Nous, Xavier GIRIEU, Juge au tribunal judiciaire d’Orléans, assistée de Carol-Ann COQUELLE, statuant en audience publique, à l’Etablissement Public de Santé Mentale du Loiret Georges DAUMEZON à FLEURY LES AUBRAIS.
Il a été procédé au débat contradictoire prévu par les articles L 3211-12-2 du code de la santé publique.
Le Juge a avisé les parties que la décision sera rendue dans l’après-midi.
MOTIFS DE L’ORDONNANCE
L’hospitalisation sans son consentement d’une personne atteinte de troubles mentaux doit respecter le principe, résultant de l’article 66 de la Constitution, selon lequel la liberté individuelle ne saurait être entravée par une rigueur qui ne soit pas nécessaire (Conseil Constitutionnel, décision 2010/71 QPC du 26 novembre 2010). La protection de la liberté individuelle peut notamment trouver sa limite dans la protection de la sécurité de la personne objet des soins et des tiers auquel elle pourrait porter atteinte.
Selon l’article L. 3213-1 et suivants du code de la santé publique, le représentant de l’Etat dans le département prononce par arrêté, au vu d’un certificat médical circonstancié ne pouvant émaner d’un psychiatre exerçant dans l’établissement d’accueil, l’admission en soins psychiatriques des personnes dont les troubles mentaux nécessitent des soins et compromettent la sûreté des personnes ou portent atteinte, de façon grave, à l’ordre public.
Le juge doit contrôler en application de l’article L3216-1 du code de la santé publique la régularité des décisions administratives prises en matière d’hospitalisation complète. En application de l’article L3211-3 du code de la santé publique il doit aussi veiller, à ce que les restrictions à l’exercice des libertés individuelles du patient soient adaptées, nécessaires et proportionnées à son état mental et à la mise en oeuvre du traitement requis. Le juge ne peut dans le cadre de son contrôle se substituer à l’autorité médicale s’agissant de l’évaluation du consentement du patient, du diagnostic posé ou des soins.
Monsieur [N] [D] [H] détenu au Centre pénitentiaire d'[Localité 4] [Localité 6], a fait l’objet d’une décision d’hospitalisation sous contrainte par arrêté du 2 avril 2025 et a été admis aux soins le 3 avril 2025 aux motifs notamment d’un syndrôme délirant de thème paranoïde, d’une mise en danger par refus de tout traitement, de l’absence de conscience des troubles et de l’absence d’adhésion au traitement.

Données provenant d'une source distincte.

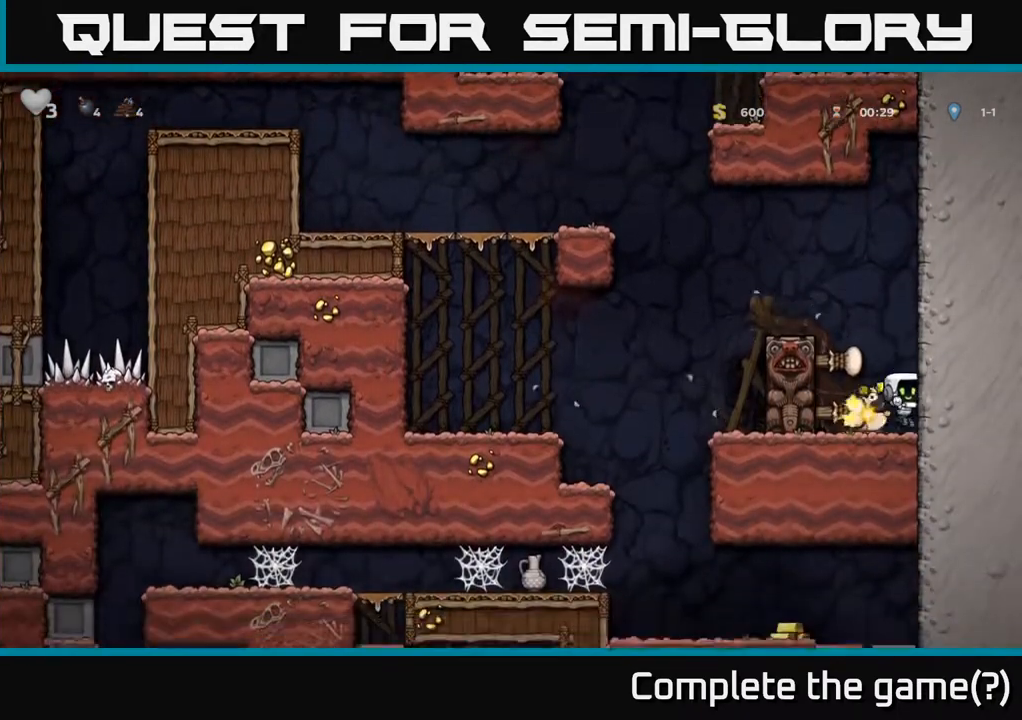
{"buttons": ["DPAD_DOWN"], "left_stick": "center", "right_stick": "center", "events": [[83, "DPAD_RIGHT", "up"], [467, "DPAD_DOWN", "down"]]}
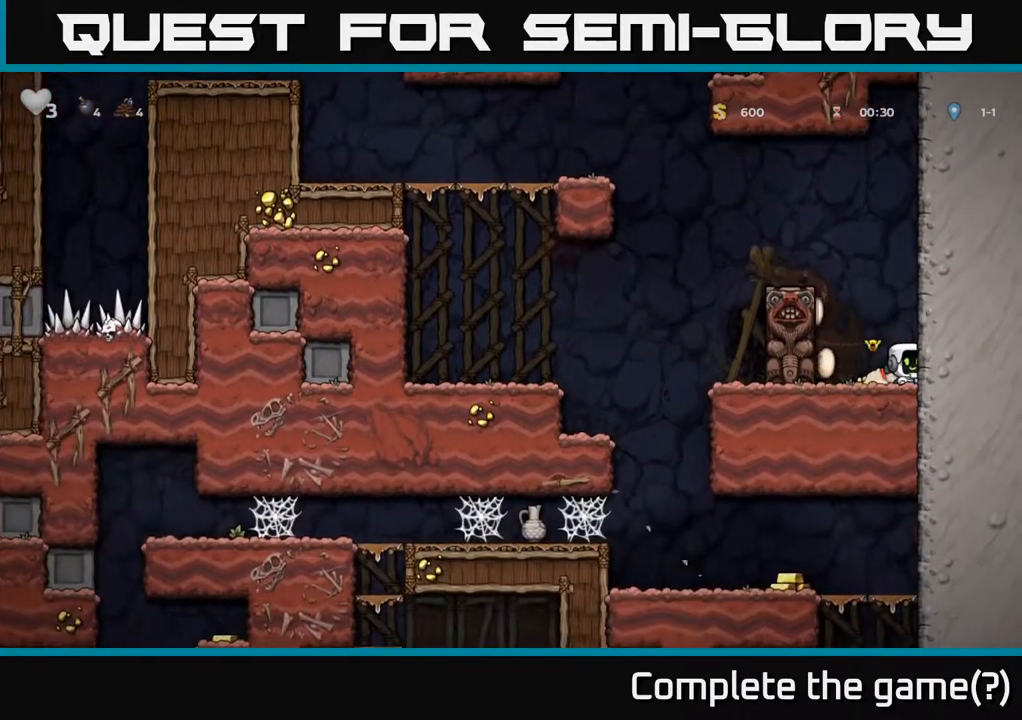
{"buttons": ["DPAD_RIGHT"], "left_stick": "center", "right_stick": "center", "events": [[50, "X", "down"], [167, "X", "up"], [200, "DPAD_DOWN", "up"], [200, "DPAD_LEFT", "down"], [367, "DPAD_LEFT", "up"], [383, "DPAD_RIGHT", "down"]]}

A l’audience son avocate soulève l’irrégularité de la procédure en raison de la notification tardive de l’arrêté préfectoral du 2 avril 2025, cette notification intervenant le 4 avril 2025 et cette tardiveté faisant nécessairement grief dans la mesure où liste des droits de Monsieur [N] [D] [H] n’est portée à sa connaissance que tardivement. Cependant, cette notification à 48h d’intervalles n’a pas pour effet de réduire le délai des voies de recours contre la décision si bien qu’il ne peut être argué d’un grief entraînant l’irrégularité de la procédure.
Au fond, l’avis médical préalable à la saisine mentionne que Monsieur [N] [D] [H] continue d’avoir un syndrôme délirant avec des idées délirantes, mystique et de persécution avec un mécanisme hallucinatoire ce qui a un retentissement sur son humeur et son comportement et nécessite la poursuite des soins, ce qui justifie le maintien de l’hospitalisation dans sa forme actuelle.
La requête sera dès lors accueillie et l’hospitalisation complète maintenue.
Les dépens seront laissés à la charge du Trésor Public.
PAR CES MOTIFS
Après débats en audience publique, statuant par décision contradictoire et en premier ressort,
ACCUEILLONS la requête.
MAINTENONS l’hospitalisation complète dont fait l’objet M. [N] [D] [H].
DISONS que cette ordonnance bénéficie de plein droit de l’exécutoire provisoire.
LAISSONS les dépens à la charge du Trésor Public.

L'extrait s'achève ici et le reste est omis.